The team traced ancient chimpanzee migrations across Africa through genetic data and linked these movements to 15 distinct foraging patterns observed in dozens of contemporary chimpanzee communities, documenting three levels of behavior. They categorized behaviors into tool-free foraging, simple tool-use actions, and multi-step tool use requiring a coordinated set of implements. Across the landscape, patterns emerged showing that certain techniques spread where populations mixed, while others remained localized, suggesting a rich tapestry of cultural exchange shaped by contact and opportunity.
An example of the second level comes from Congo chimpanzee groups. There, foraging teams dig termite nests with a thick stick and then use a chewed plant stem as a brush to sweep insects out of the tunnel they have excavated. This sequence demonstrates planning, deliberate tool selection, and the use of multiple steps to access food that would be difficult to obtain otherwise. The observation supports the idea that tool-assisted problem solving is not confined to a single region but appears in varied ecological settings, indicating a shared capacity for technological reasoning among these primates.

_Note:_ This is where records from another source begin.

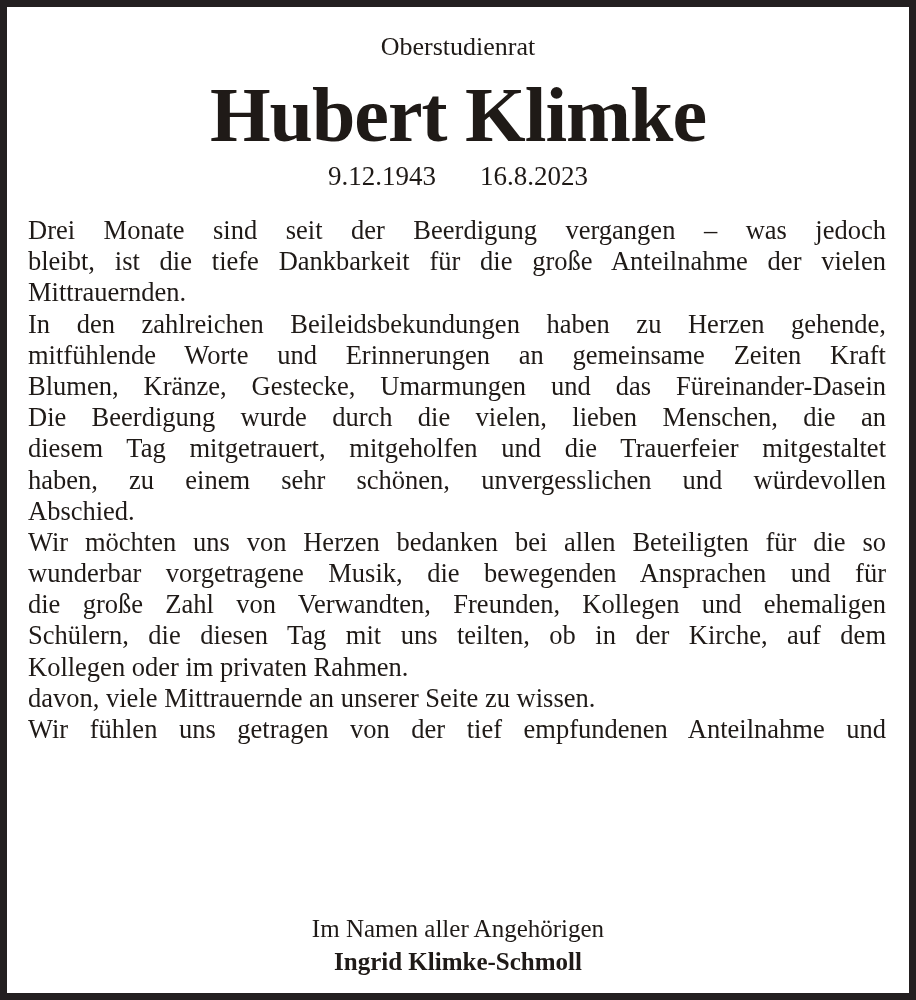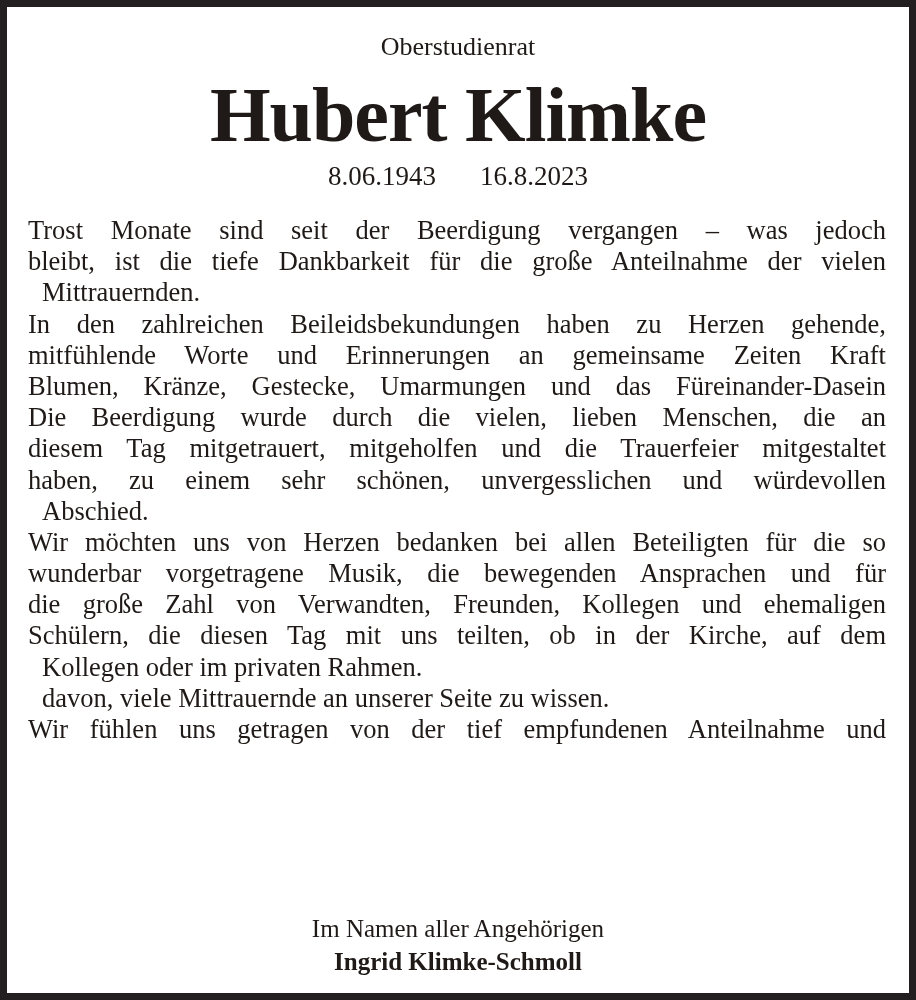--- a/index.html
+++ b/index.html
@@ -45,7 +45,7 @@
   <div class="title-line subtitle">Oberstudienrat</div>
   <div class="title-line name">Hubert Klimke</div>
   <div class="title-line dates">
-    <span>8.06.1943</span><span class="gap"></span><span>16.8.2023</span>
+    <span>9.12.1943</span><span class="gap"></span><span>16.8.2023</span>
   </div>
 
   <div class="body">

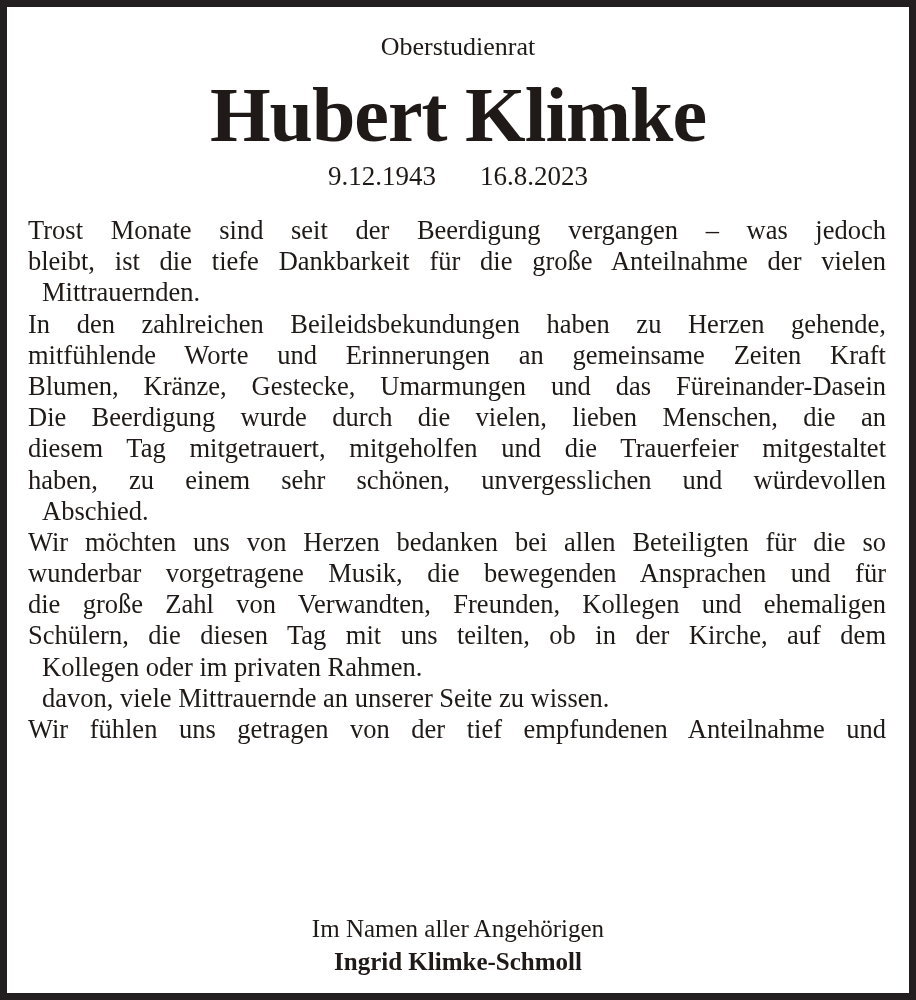--- a/index.html
+++ b/index.html
@@ -50,7 +50,7 @@
 
   <div class="body">
     <div>
-      <span class="ln">Trost Monate sind seit der Beerdigung vergangen – was jedoch</span>
+      <span class="ln">Drei Monate sind seit der Beerdigung vergangen – was jedoch</span>
       <span class="ln">bleibt, ist die tiefe Dankbarkeit für die große Anteilnahme der vielen</span>
       <span class="ln last">Mittrauernden.</span>
     </div>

The study shows that the prevalence of modern tool use correlates with historical gene exchange between populations over roughly five thousand to fifteen thousand years. In plain terms, lineages that intermingled and shared resources across vast areas were more likely to adopt and pass on making and using tools. That connection implies that cultural knowledge can travel through social ties as much as through genetic exchange, reinforcing the view that culture and biology interact in shaping behavior. According to Science, these results point to diffusion driven by intergroup contact rather than isolated, solitary innovation alone.
In regions where all three subtypes overlap, the most sophisticated tool use is observed, underscoring how intergroup ties amplify learning opportunities and spread knowledge. When groups interact, new techniques can be demonstrated, tried, and refined, creating a shared repertoire that stretches across communities. Those cross-border exchanges appear to accelerate cumulative culture in ways that solitary groups rarely achieve, building a web of practical knowledge that travels with kin and neighbors alike.
In contrast, simpler foraging without tools seems less tied to migration and appears to have evolved independently in different places. These tool-free strategies may reflect convergent responses to common ecological challenges rather than active transfer of practices between populations. The findings highlight that not every behavioral innovation travels the same path through space and time; some spread with population movements, while others develop in place as environments shape needs and solutions.
Chimpanzees have made noticeable progress in technology development. For example, some groups discovered a method to crack hard nuts using a stone hammer and anvil. And a particularly inventive group is described as having devised an arrangement that keeps the anvil balanced during repeated strikes. These examples illustrate not only problem solving but also the social dimension of technology, where knowledge can be taught, demonstrated, and replicated across individuals within a community.
Earlier researchers had already noticed striking similarities between human cultural traditions and those of chimpanzees. The new findings add depth to that view, suggesting overlapping patterns of learning, tool use, and social transmission that hint at deep roots of culture shared by humans and our primate relatives. In this light, the study contributes to a broader understanding of how learning, collaboration, and innovation shape behavior across species.